Parisi is one of several brands in the Paris Brothers portfolio, alongside Mother Earth Coffee, Cervasi, Luigi's Pasta Sauce, and Margarita's Salsa. Its product line includes single-origin coffees and blends such as the Kansas City Breakfast Blend and Bravissimo, as well as whiskey barrel–conditioned coffees.

== Competition and recognition ==
Pete Licata, Parisi's quality assurance manager, won the United States Barista Championship in April 2013, having also taken the title in 2011. A Kansas City–area native, Licata first worked as a barista while a student in the Kansas City area and later served as director of coffee quality for a Hawaiian café chain from January 2009, before returning to the region and joining Parisi in November 2012. He won the South Central regional competition, held in Kansas City in January 2013, and advanced to the national final in Boston, where 47 competitors each gave a 15-minute performance preparing four espressos, four cappuccinos, and four servings of an original signature drink for a panel of sensory and technical judges. His responsibilities at Parisi spanned green coffee sourcing, roasting at the Kansas City plant, and the beverage program at the company's two cafés, and the company bought competition-grade equipment for his practice sessions. Co-founder Joseph Paris, then a vice president of Paris Brothers, compared the win to a neighborhood child succeeding and said it formed part of the company's development as a coffee business.

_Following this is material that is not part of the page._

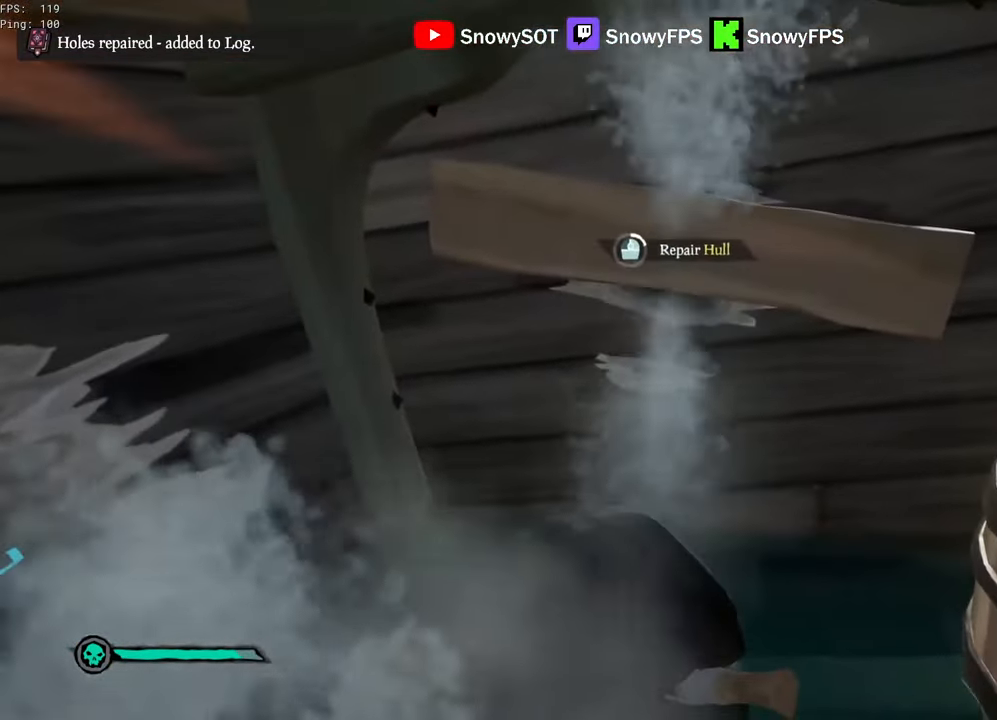
{"keys": [], "mouse": [], "mouse_move": "still", "events": []}
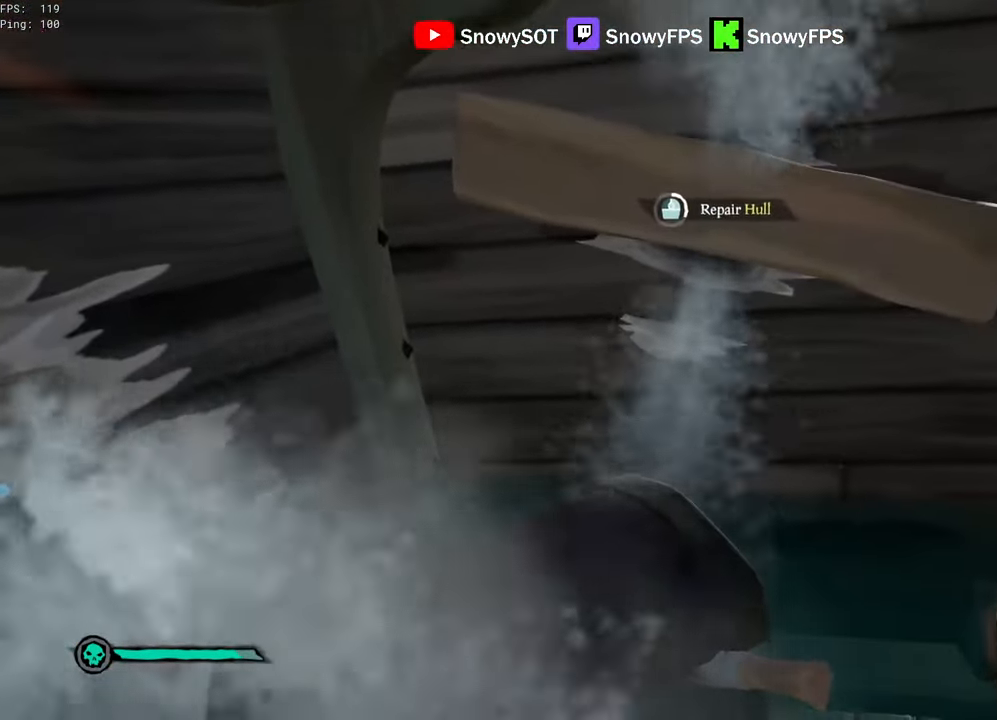
{"keys": [], "mouse": [], "mouse_move": "still", "events": []}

The following month Licata won the World Barista Championship in Melbourne, Australia, becoming the second American to hold the world title. The first was Michael Phillips of Intelligentsia Coffee in Chicago, who won the 2010 championship in London. Licata's competition routine used a Colombian coffee grown by Arnulfo Leguizamo in the Huila Department and roasted by John Welsh at Parisi. The non-alcoholic coffee cocktail he created for the judges combined chilled palm sugar syrup and an espresso shot served over ice with non-alcoholic bitters flavored with orange peel and lemongrass; it was subsequently sold at Parisi cafés. Parisi's Dean Kallivrousis placed fourth at the 2013 United States Brewers Cup.

In November 2013, Fodor's named Parisi Café to a list of America's 15 best independently owned coffee shops, a selection that also included Intelligentsia Coffee, Stumptown Coffee Roasters, and Victrola Coffee Roasters.

Parisi has been cited in coverage of Kansas City's coffee scene. Readers of Travel + Leisure ranked the city seventh among American coffee cities in 2014, with Parisi named among the local shops noted. In 2015, The Daily Meal placed Kansas City sixth on a list of the ten best cities for coffee in America, and coffee journalist Erin Meister singled out Parisi alongside Oddly Correct, Quay Coffee, and The Roasterie. That same year, Feast magazine named Parisi runner-up for best large coffee roaster in Kansas City in its Feast 50 awards.

== Partnerships ==
In early 2020, Parisi became the official coffee and cold brew of Sporting Kansas City of Major League Soccer and the preferred specialty foods provider for the club's in-house catering operation, with products sold at Children's Mercy Park. In 2021 the company released Il Mentore, an espresso blend developed with Sporting Kansas City manager Peter Vermes as part of its Tifosi Series.

Parisi coffee was served at Union Station during the 2023 NFL draft, which the venue hosted in April of that year.